Padahal, harga bahan material sudah naik berulang kali.
Sebelum kenaikan bahan bakar minyak (BBM), harga material bangunan rata-rata sudah naik sekitar 20 persen hingga 30 persen. Bahkan, harga besi sudah naik lebih dari 100 persen.
Baca Juga
Kondisi tersebut semakin diperparah dengan adanya pengumuman kenaikan Bahan Bakar Minyak (BBM) pada 3 September lalu yang membuat bahan bangunan kembali terkerek rerata hingga 15 persen.
“Pasca kenaikan BBM kemarin bahan material sudah naik lagi sekitar 15 persen. Kalau secara harga rumah, kenaikan produksi bisa sekitar 8 persen hingga 10 persen. Ini tentu sangat memberatkan bagi pengembang untuk terus melanjutkan pembangunan rumah sederhana,” ujarnya dalam keterangan resmi, Selasa (27/9/2022).
Sejak awal tahun ini, Kementerian Pekerjaan Umum dan Perumahan Rakyat (PUPR) sudah menyosialisasikan kenaikan harga rumah bersubsidi sebesar 7 persen di 2022.
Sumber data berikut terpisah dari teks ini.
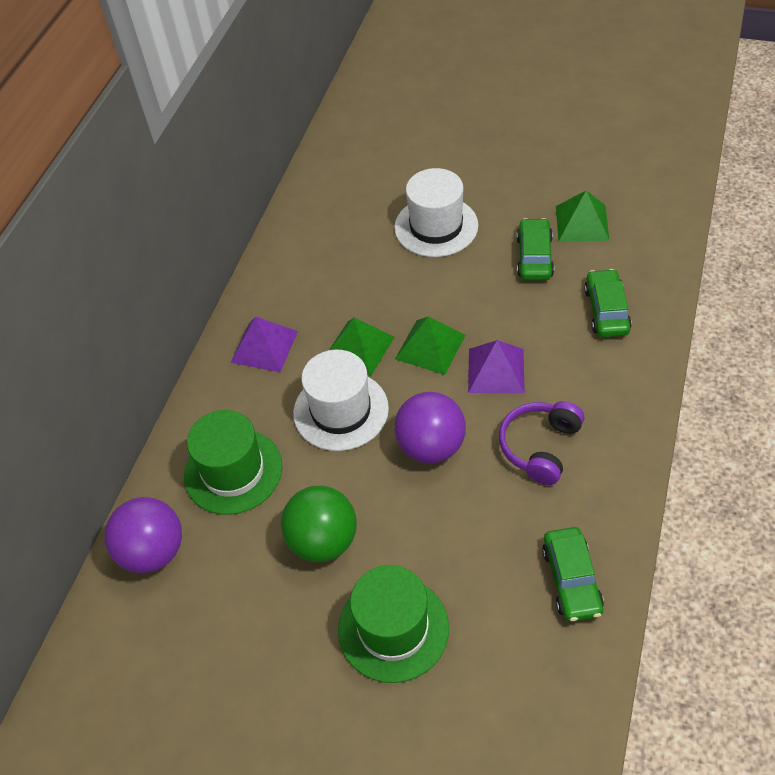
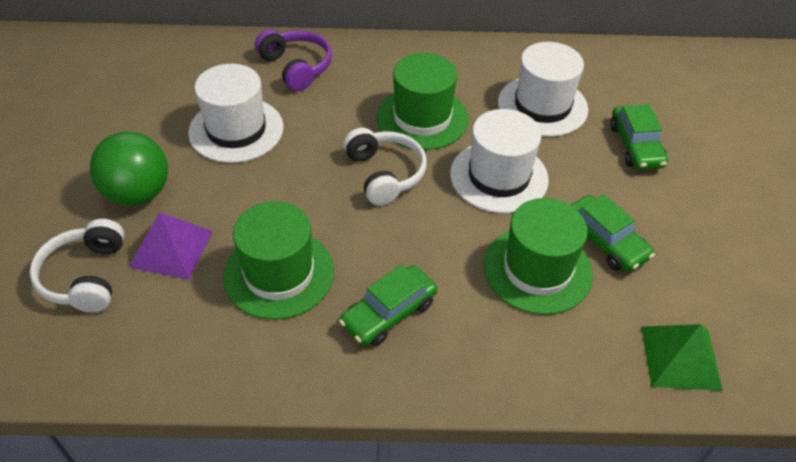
green hat: [184,410,282,515] [338,565,449,683] = 2 -> [223,201,334,320] [377,53,469,150] [484,198,593,315] = 3
green pyramid: [329,317,395,376] [395,316,465,375] [556,191,609,242] = 3 -> [641,324,723,391] = 1
purple ball: [104,497,182,573] [394,392,466,463] = 2 -> none = 0
purple pyramid: [231,317,298,372] [468,340,525,393] = 2 -> [129,212,213,280] = 1
white hat: [293,350,389,451] [394,168,478,257] = 2 -> [188,64,283,163] [450,109,549,213] [498,42,588,137] = 3
white headphones: none = 0 -> [29,219,125,312] [343,128,427,206] = 2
Namun tidak ada kepastian kapan penyesuaian harga tersebut akan diberlakukan.
Pihaknya mendapatkan informasi dari Kementerian Keuangan (Kemenkeu) bahwa sesuai aturan undang-undang perpajakan yang baru, penetapan harga rumah bersubsidi termasuk batasan penghasilan penerima subsidi haruslah menunggu penetapan Peraturan Pemerintah (PP) turunan dari UU harmonisasi peraturan perpajakan.
Saat ini, PP tersebut masih berupa Rancangan Peraturan Pemerintah (RPP) yang sudah diharmonisasi. Tetapi masih membutuhkan persetujuan dari 21 menteri terkait.
“Kami sudah tanyakan kepada pejabat berwenang di Kemenkeu kapan persetujuan dari 21 menteri tersebut selesai? Jawabnya tidak tahu kapan selesai dan tidak ada kepastian tenggat waktunya,” jelas Totok.
Informasi ini membuat kepastian soal kapan harga baru rumah bersubsidi diumumkan tetap kabur.
Menurutnya, situasi tersebut berpotensi menganggu pasokan rumah MBR bahkan kemungkinan terjadi stagnasi.
Untuk menghindari terjadinya stagnasi suplai rumah MBR, REI mendesak pemerintah membuat terobosan (breakthrough) yang lebih bijak.
Adapun terdapat beberapa opsi yang dapat diambil pemerintah antara lain membebaskan Pajak Pertambahan Nilai (PPN) untuk rumah sampai dengan harga Rp300 juta dengan tingkat suku bunga KPR berlaku umum.
Hal ini dapat dilakukan sambil sambil menunggu PP terbit, harga baru rumah subsidi ditetapkan saja dengan merujuk pada aturan undang-undang yang lama.
“Opsi lain adalah dengan menerbitkan harga baru rumah bersubsidi tanpa harus menunggu PP. Kalau untuk PPNDTP (Pajak Pertambahan Nilai Di Tanggung Pemerintah) saja bisa dengan Peraturan Menteri Keuangan (PMK), lah kok ini untuk rumah MBR tidak bisa? Seharusnya kan ada breakthrough dan juga prioritas,” tegasnnya.
REI berharap tidak terjadi stagnasi dalam penyediaan rumah bersubsidi untuk MBR. Pasalnya, harga jual yang saat ini berlaku sudah tidak realistis.
Terlebih, mayoritas atau sekitar 85 persen pengembang rumah sederhana bersubsidi adalah pengusaha level Usaha Mikro Kecil dan Menengah (UMKM) yang cashflow-nya sangat terbatas.
“Apa iya tidak ada alternatif kebijakan sama sekali dari pemerintah soal harga rumah subsidi ini?,” tutur Totok.